== Reading passage

# Help - my chi stopped using potty pads!



## *Tricia* (Dec 1, 2007)

Holly is just over 1 year old and has been totally trained to potty pads since I got her at 3 months. I use a pop-up kennel and put 2 potty pads in the bottom of it -- it works great to keep the pads in place and gives her a nice private spot to do her business. Everything has been great, but all of a sudden she has decided that she's almost afraid to use them. Pooing is no problem at all, but peeing is a nightmare! I believe the problem to be that when she urinates first thing in the morning, the large amount of pee doesn't soak in instantly, and it has a tendency to get on her feet. Therefore, I clean her feet, and she hates it! The only way I'm saving my floor now is putting her in the potty box and making her go when she starts showing signs. She gets very nervous when I put her in there, but she always gets a treat afterwards and then everything is fine until a few hours later when it's time again. I certainly don't think it's anything medical, but rather totally mental. My last dog was a cocker with chronic UTIs, so I'm very familiar with the signs and Holly has none of them. She has no urgency at all -- the accident on the floor happened after she ran to her pads and then turned around and ran the other way and peed. Any ideas? This has been going on for about 2 weeks now and I'm about to go crazy! I've never experienced such a regression in behavior before. She's absolutely great in every other way. Thanks!


----------



## Jen (Sep 13, 2005)

welcome to the forum :wave:

i've never had that problem before so i'm not much help i'm afraid 

someone here will have some good advice for you i'm sure :wink:


----------



## Jayne (Jul 8, 2005)

Im sorry I dont have any advice either  But just wanted to say welcome


----------



## Toni_Leigh1 (Oct 28, 2007)

heyy .. i dont really know either maybe if you just try and move where she usually goes?.. hmmm good luck though xx


----------



## Pauline Leland (Oct 9, 2006)

====
== Supplied data

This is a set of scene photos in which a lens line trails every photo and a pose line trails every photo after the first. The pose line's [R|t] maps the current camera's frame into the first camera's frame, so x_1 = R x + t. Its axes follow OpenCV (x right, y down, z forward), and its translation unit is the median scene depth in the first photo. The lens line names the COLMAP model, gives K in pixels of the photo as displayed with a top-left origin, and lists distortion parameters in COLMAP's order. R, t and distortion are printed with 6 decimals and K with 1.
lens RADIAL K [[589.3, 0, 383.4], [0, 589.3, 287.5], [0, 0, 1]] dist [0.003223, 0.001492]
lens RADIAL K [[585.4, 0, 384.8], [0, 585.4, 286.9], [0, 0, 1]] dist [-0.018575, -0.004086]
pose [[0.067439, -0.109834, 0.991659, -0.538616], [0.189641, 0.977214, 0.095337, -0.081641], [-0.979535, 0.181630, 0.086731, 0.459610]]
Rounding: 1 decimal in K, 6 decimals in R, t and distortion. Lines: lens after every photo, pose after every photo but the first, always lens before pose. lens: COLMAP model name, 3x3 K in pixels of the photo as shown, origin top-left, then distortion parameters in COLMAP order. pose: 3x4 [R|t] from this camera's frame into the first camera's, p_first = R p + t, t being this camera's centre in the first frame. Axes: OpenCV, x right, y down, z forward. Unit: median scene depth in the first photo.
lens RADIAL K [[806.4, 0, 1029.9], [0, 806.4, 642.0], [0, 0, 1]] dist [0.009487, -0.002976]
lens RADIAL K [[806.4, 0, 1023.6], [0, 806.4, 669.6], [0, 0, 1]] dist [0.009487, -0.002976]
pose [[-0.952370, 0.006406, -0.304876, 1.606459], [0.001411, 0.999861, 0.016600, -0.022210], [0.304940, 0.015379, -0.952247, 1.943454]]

====

## [Requirement 1]
Copy the potty pad thread word for word, between "heyy .. i dont" and "(Oct 9, 2006)", inclusive.
## [Requirement 2]
Carry the potty pad thread forward from its last line.
The listing is separate material, apart from the potty pad thread.

## [Task result 1]
heyy .. i dont really know either maybe if you just try and move where she usually goes?.. hmmm good luck though xx


----------



## Pauline Leland (Oct 9, 2006)

## [Task result 2]
I don't use them, but I've read that different brands work better/worse. What brand do you use? Maybe someone here can recommend a better brand. Some folks even use human bed pads.

Wild thought - could she have a sore on her feet that's irritated by urine? Pro'ly not.


----------



## feistypup6 (Dec 12, 2005)

I use the washable pads (human bed pads) and the urine soaks in very quickly with them. There is no puddle at all. Maybe try that. And maybe just maybe you should try putting and extra set of the pads outside of the pop up tent. Maybe she had a bad experience in there that you are unaware of......like a bug bite??


----------



## Jen (Sep 13, 2005)

if you did want to try a different brand the nature's miracle ones worked like a charm when i had to pad train woody  he was 6 months old when i got him and he had never seen paper/pads before. he was using the pads 100% of the time in just a few days. i think he liked to copy teddy :wink:


----------



## tonysmom (Jul 19, 2005)

Tony has stopped using his potty pads also. Now that it is cold outside, he hates going out. He usually is so good about telling us when he need to go outside. Since we got the new puppy (Daisy) he thinks anywhere downstairs or on the stairs is OK. So now not only is it cold but we have a new baby. Daisy uses them with no problem.. Do we go back to kennel training? I probably overclean these areas that he is using to prevent any remaining smell. I clean with pine sol first then hit it with steam. Tony is 3yr and Daisy 16 weeks.


----------



## DlTobin (May 15, 2007)

Mabelline goes everywhere with me including work (thanks Boss) She uses pads there and I also have them at home....so when we are not there she sill use them.
To start her out I used a spray that you put on the pad that encourages them to use it.
For example years ago I had a german shep when he was a puppy I used a pee pole. What it was, was a treated wooden stake that encouraged them to use it they smell it (YOU DONT there isnt a smell to you...just to them) you could ask any pet store they should have some and you lightly spray the pad.


----------



## *Tricia* (Dec 1, 2007)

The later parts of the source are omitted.